Assigned task
Look through the records, and whenever a line includes the word "lines", copy it.

Saved entries:
========

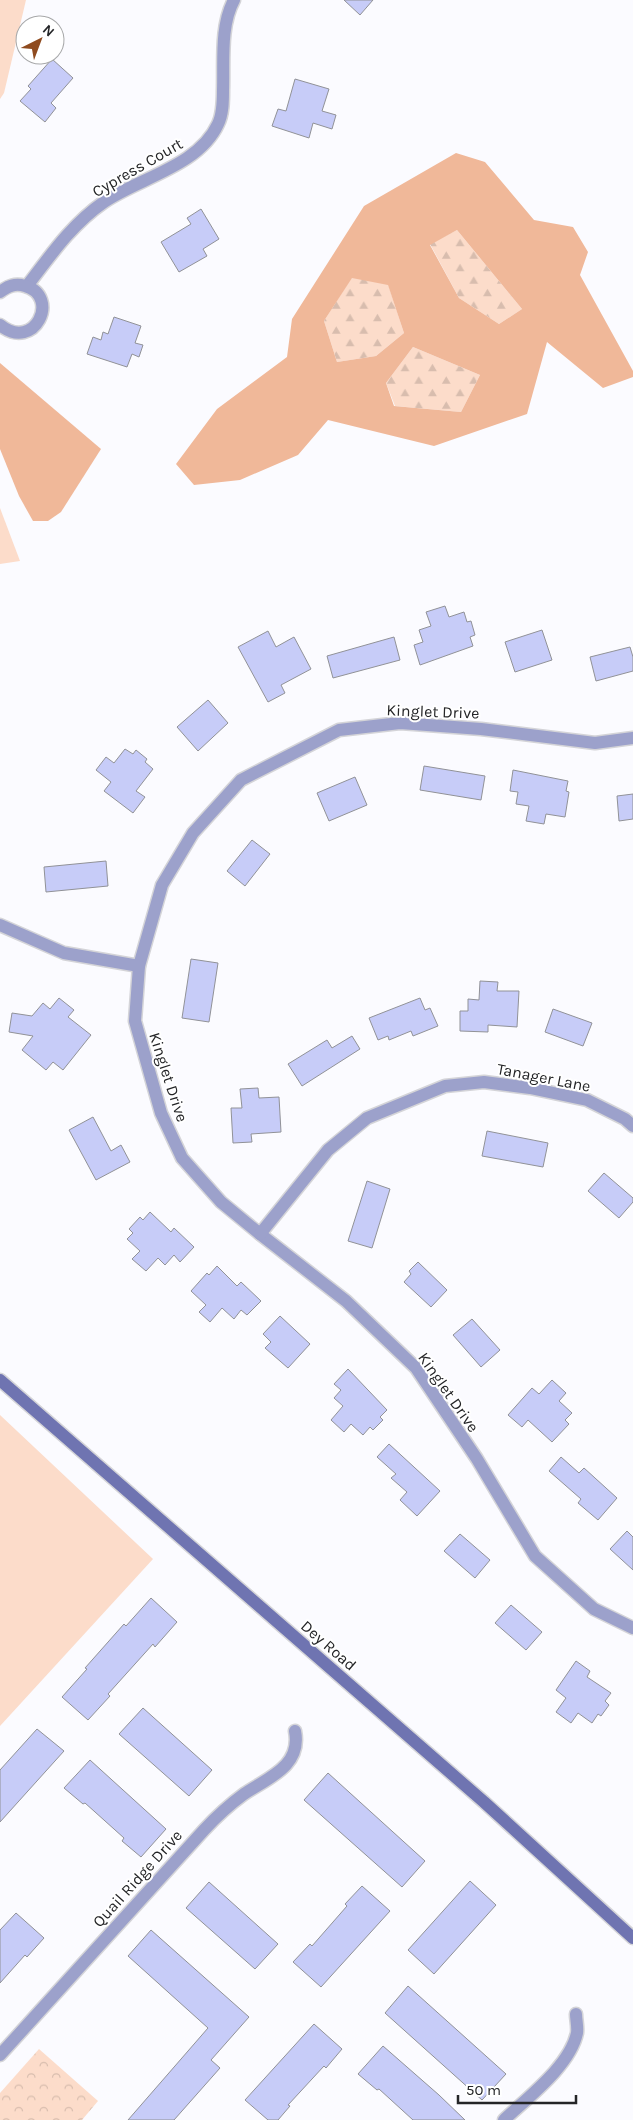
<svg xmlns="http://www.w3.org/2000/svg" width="633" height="2120" viewBox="0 0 633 2120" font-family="Karla,sans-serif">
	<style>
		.grass { fill: #fcdcca }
		.forest { fill: url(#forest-firs) }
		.park { fill: url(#park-crowns) }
		.water { fill: #f0b899; fill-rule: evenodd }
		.building { fill: #c7ccf8; stroke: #919297 }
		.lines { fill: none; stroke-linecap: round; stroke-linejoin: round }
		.minor-casing { stroke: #d4d4d8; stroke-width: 15 }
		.secondary-casing { stroke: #d4d4d8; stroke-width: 15 }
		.minor { stroke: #9ca1cb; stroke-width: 12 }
		.secondary { stroke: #6f74b1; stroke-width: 12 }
		.labels { text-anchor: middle; stroke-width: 4; stroke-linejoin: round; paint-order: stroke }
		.street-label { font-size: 16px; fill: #242527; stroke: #fff }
	</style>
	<defs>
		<pattern id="forest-firs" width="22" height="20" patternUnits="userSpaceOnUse" patternTransform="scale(1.25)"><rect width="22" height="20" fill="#fcdcca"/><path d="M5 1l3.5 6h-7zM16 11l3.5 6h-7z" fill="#d8bdae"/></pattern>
		<pattern id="park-crowns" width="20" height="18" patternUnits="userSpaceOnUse" patternTransform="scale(1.25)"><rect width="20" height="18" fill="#fcdcca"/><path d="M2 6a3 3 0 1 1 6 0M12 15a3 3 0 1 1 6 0" fill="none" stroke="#d8bdae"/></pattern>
	</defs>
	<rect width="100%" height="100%" fill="#fbfbff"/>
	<g class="grass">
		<polygon points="0,0 26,0 4,93 0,99"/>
		<polygon points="0,508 20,561 0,564"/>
		<polygon points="0,1415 153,1559 0,1726"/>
	</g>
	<g class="forest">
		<polygon points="457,230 522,309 499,324 459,298 430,244"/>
		<polygon points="352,277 388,284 404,333 376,356 337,362 324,321"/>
		<polygon points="413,347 480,375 461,412 395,406 386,383"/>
	</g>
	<polygon class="park" points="39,2049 98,2101 82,2120 0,2120 0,2093"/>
	<g class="water">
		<path d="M456,153L485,162L534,220L573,227L588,252L580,275L633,371V377L603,388L547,342L527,414L434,446L328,420L298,455L240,480L194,485L176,464L217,409L287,357L292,319L364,206ZM457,230L522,309L499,324L459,298L430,245ZM352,278L388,285L404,333L376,356L337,362L324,321ZM413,347L480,375L461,412L394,406L386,383Z"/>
		<polygon points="0,363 101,449 61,512 48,521 33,521 19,496 0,449"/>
	</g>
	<g class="building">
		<polygon points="344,0 373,0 360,15"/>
		<polygon points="52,59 73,78 51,103 56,108 45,122 20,101 31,89 28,86"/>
		<polygon points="295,79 329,89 322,111 336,115 332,129 313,123 309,138 272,126 278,109 286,111"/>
		<polygon points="201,209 219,239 203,249 207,256 179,272 161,242 191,224 187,218"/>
		<polygon points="114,317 141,326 135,343 143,345 139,357 132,354 127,367 87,354 93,337 101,340 103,332 108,334"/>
		<polygon points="445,606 449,617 464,612 467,622 471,621 475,635 470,637 473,646 420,665 414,645 423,642 419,630 431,626 426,612"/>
		<polygon points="542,630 552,660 515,672 505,642"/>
		<polygon points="268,631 276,647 294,637 311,669 281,685 285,693 268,702 238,647"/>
		<polygon points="394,637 400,660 333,678 327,656"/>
		<polygon points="630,647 633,657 633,671 596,681 590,657"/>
		<polygon points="208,700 228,723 198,751 177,727"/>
		<polygon points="125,749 133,754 136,750 147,759 145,762 153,769 136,791 145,797 133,813 104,791 111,782 96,770 106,757 114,763"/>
		<polygon points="424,766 485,776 481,800 420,790"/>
		<polygon points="513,770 568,781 566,791 569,792 565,817 546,814 544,824 526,821 529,806 516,804 518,792 510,791"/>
		<polygon points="355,777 367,805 329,821 317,793"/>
		<polygon points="633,794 633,819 619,821 617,796"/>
		<polygon points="252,840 270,854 245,886 227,871"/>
		<polygon points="106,861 108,886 46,892 44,867"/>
		<polygon points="191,959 218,963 209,1022 182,1018"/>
		<polygon points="480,981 498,982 497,991 519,991 517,1027 488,1025 488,1032 460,1031 460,1011 468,1011 468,999 479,1000"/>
		<polygon points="59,998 74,1010 68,1017 91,1035 63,1070 53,1062 46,1070 22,1050 33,1036 9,1032 12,1013 32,1016 43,1003 50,1009"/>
		<polygon points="420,998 425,1010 430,1008 438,1026 413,1036 411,1031 389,1040 388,1036 378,1040 369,1018"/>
		<polygon points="553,1009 592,1023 583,1046 545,1032"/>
		<polygon points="352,1036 360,1049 302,1086 288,1064 327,1040 332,1048"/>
		<polygon points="258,1088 259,1098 279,1097 281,1132 251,1134 252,1142 233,1143 231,1108 242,1108 240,1089"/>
		<polygon points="93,1117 111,1151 121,1145 130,1162 96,1180 69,1130"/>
		<polygon points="487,1131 548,1143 543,1167 482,1156"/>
		<polygon points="604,1173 633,1198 633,1202 619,1218 588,1191"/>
		<polygon points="367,1181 390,1189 372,1248 348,1241"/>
		<polygon points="150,1212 171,1232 174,1228 194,1247 180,1262 174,1255 165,1265 158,1258 146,1271 132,1259 140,1251 127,1239 133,1233 129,1229 140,1217 143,1220"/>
		<polygon points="418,1262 447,1290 431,1307 404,1282 411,1274 409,1271"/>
		<polygon points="217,1266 237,1286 241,1282 261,1301 247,1315 241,1310 234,1319 222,1308 210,1322 199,1312 206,1305 191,1291 207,1273 209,1275"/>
		<polygon points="280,1316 310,1344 288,1368 265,1348 271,1342 263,1334"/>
		<polygon points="472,1319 500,1350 481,1367 453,1335"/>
		<polygon points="348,1369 387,1410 380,1417 383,1420 373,1430 370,1427 363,1435 351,1424 344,1432 331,1420 343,1406 334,1398 341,1390 334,1384"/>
		<polygon points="552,1380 566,1393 559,1401 572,1413 565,1420 569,1424 552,1442 528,1420 522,1427 508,1415 532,1388 539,1394"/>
		<polygon points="389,1444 440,1491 417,1516 400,1500 407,1492 391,1478 396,1474 377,1457"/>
		<polygon points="561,1457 579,1473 584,1468 617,1498 598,1520 578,1503 581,1499 549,1471"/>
		<polygon points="627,1531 633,1537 633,1570 610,1549"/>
		<polygon points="460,1534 490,1560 475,1578 444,1551"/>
		<polygon points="151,1598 177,1622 155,1647 153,1644 108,1694 110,1696 88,1720 62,1697 87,1669 85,1668 124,1624 126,1626"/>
		<polygon points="511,1605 542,1632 526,1650 495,1623"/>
		<polygon points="576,1661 590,1671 587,1677 611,1693 605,1701 609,1705 601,1716 598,1714 592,1723 578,1713 571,1723 556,1712 566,1698 556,1690"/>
		<polygon points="143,1708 212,1770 189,1796 119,1734"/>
		<polygon points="37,1729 64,1751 0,1822 0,1770"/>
		<polygon points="90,1760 166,1829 141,1857 122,1841 124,1838 85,1803 83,1804 64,1788"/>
		<polygon points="328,1773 425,1861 402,1887 304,1800"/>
		<polygon points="470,1881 496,1905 434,1974 408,1950"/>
		<polygon points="209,1882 278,1944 255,1969 186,1908"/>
		<polygon points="362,1886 390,1911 321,1987 293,1962 310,1944 312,1946 347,1906 345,1904"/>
		<polygon points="16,1913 44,1938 27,1957 25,1955 0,1983 0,1930"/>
		<polygon points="151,1930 249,2017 211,2060 220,2068 174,2120 128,2120 208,2028 128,1956"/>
		<polygon points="408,1986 506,2074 482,2100 385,2013"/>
		<polygon points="314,2024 342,2049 326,2068 324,2066 288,2105 290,2106 278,2120 268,2120 245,2100"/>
		<polygon points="383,2046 439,2095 465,2120 413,2120 379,2089 377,2090 358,2074"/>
	</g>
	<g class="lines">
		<g class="minor-casing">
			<g id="minor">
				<path d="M27,286C50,256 72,224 104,202C139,178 199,166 218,124C223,114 223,101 223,90C224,61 220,26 234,0"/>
				<path d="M0,292C8,286 15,283 25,286C61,296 35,353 0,325"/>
				<polyline points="633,738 595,743 481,729 400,723 339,730 241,780 193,833 162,885 139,966 135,1021 161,1113 182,1158 221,1202 260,1234 346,1301 416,1368 477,1459 535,1556 594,1609 633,1628"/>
				<polyline points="0,925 64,953 139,966"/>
				<polyline points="260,1234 328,1150 367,1118 445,1086 484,1082 530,1088 587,1100 625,1119 633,1126"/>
				<path d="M0,2055L204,1830C216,1817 229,1805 244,1794C268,1778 302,1766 295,1731"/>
				<path d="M504,2120C527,2098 570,2066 577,2033C578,2027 576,2020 576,2014"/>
			</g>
		</g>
		<g class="secondary-casing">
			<polyline id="secondary" points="0,1380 484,1802 633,1938"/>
		</g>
		<use href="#minor" class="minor"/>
		<use href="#secondary" class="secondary"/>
	</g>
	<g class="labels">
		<g class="street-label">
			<text transform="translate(137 167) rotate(-30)" y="6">Cypress Court</text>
			<text transform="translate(433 711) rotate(2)" y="6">Kinglet Drive</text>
			<text transform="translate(169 1077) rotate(72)" y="6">Kinglet Drive</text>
			<text transform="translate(544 1077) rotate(11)" y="6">Tanager Lane</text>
			<text transform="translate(449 1392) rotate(55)" y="6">Kinglet Drive</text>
			<text transform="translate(329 1645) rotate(41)" y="6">Dey Road</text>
			<text transform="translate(137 1878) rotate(-48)" y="6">Quail Ridge Drive</text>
		</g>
	</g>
	<g transform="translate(40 40) rotate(42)"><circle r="24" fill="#ffffff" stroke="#a7a8a9"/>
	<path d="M0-4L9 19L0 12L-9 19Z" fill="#8f4b1f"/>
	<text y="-8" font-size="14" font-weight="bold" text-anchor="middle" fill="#242527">N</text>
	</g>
	<path d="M458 2095v8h118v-8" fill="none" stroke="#242527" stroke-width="2.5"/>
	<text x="466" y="2095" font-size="15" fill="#242527" stroke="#ffffff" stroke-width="4" paint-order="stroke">50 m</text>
</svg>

========

Result for this exercise
		.lines { fill: none; stroke-linecap: round; stroke-linejoin: round }
	<g class="lines">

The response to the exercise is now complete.